> _Dataset excerpts_:
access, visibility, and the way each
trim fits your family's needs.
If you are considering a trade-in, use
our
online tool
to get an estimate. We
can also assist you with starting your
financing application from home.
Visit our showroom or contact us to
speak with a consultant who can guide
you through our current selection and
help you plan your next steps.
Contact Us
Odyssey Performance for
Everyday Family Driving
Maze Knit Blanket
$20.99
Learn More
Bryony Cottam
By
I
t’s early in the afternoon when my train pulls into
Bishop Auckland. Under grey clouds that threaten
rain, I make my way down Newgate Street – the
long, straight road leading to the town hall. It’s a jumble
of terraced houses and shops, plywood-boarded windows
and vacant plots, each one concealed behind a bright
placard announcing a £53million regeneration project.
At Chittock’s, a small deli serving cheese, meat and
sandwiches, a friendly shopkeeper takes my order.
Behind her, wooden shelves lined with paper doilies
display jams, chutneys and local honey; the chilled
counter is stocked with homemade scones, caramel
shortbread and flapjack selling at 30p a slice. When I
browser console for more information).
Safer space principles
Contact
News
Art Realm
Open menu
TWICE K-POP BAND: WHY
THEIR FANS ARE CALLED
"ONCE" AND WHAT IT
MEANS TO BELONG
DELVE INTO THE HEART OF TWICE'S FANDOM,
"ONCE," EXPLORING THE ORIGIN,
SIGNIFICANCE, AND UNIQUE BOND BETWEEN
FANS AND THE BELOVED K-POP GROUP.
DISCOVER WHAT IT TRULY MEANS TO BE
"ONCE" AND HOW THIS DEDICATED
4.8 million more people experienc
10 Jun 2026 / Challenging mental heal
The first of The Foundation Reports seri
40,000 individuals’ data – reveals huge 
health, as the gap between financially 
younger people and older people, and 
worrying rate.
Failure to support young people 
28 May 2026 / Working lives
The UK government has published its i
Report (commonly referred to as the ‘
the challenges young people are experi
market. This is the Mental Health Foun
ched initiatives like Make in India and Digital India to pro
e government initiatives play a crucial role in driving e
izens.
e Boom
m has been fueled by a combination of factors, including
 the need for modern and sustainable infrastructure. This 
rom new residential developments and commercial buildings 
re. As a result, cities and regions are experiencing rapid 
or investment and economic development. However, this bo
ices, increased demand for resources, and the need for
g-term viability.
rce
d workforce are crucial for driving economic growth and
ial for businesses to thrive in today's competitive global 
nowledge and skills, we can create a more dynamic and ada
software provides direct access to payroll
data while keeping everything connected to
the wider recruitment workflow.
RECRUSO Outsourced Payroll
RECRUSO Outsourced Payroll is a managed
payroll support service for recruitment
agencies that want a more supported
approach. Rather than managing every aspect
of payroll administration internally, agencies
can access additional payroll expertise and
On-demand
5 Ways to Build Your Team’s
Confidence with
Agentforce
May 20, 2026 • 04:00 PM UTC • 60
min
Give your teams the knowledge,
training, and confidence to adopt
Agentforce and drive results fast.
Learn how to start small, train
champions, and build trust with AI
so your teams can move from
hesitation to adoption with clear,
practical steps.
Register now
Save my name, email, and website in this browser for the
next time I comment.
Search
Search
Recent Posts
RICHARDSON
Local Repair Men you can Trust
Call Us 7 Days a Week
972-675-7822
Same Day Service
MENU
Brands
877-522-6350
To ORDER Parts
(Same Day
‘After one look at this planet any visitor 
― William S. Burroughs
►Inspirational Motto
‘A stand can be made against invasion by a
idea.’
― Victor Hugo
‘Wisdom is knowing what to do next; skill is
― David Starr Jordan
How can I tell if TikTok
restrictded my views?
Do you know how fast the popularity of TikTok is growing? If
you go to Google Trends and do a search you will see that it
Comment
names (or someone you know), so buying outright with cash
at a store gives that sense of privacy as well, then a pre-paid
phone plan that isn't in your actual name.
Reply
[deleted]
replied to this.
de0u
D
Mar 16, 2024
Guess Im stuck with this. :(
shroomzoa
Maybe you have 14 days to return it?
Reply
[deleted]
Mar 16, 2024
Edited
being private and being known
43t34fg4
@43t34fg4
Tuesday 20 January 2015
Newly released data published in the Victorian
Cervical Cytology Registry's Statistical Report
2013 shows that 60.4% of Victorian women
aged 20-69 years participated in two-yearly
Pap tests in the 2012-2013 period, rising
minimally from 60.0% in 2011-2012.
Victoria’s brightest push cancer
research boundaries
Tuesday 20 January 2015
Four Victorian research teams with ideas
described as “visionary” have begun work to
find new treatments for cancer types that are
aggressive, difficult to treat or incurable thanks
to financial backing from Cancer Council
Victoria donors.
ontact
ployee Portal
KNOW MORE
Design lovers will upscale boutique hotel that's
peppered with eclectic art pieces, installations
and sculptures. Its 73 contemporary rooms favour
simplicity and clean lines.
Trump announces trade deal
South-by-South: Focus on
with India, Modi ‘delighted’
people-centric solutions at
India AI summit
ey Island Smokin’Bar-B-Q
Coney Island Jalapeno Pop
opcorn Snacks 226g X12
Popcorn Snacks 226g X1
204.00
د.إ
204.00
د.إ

> _Exercise instructions_: Quote the data above from the line containing "worrying rate." to the line containing "the wider recruitment workflow.", inclusive, and stop.

> _Result of this exercise_:
worrying rate.
Failure to support young people 
28 May 2026 / Working lives
The UK government has published its i
Report (commonly referred to as the ‘
the challenges young people are experi
market. This is the Mental Health Foun
ched initiatives like Make in India and Digital India to pro
e government initiatives play a crucial role in driving e
izens.
e Boom
m has been fueled by a combination of factors, including
 the need for modern and sustainable infrastructure. This 
rom new residential developments and commercial buildings 
re. As a result, cities and regions are experiencing rapid 
or investment and economic development. However, this bo
ices, increased demand for resources, and the need for
g-term viability.
rce
d workforce are crucial for driving economic growth and
ial for businesses to thrive in today's competitive global 
nowledge and skills, we can create a more dynamic and ada
software provides direct access to payroll
data while keeping everything connected to
the wider recruitment workflow.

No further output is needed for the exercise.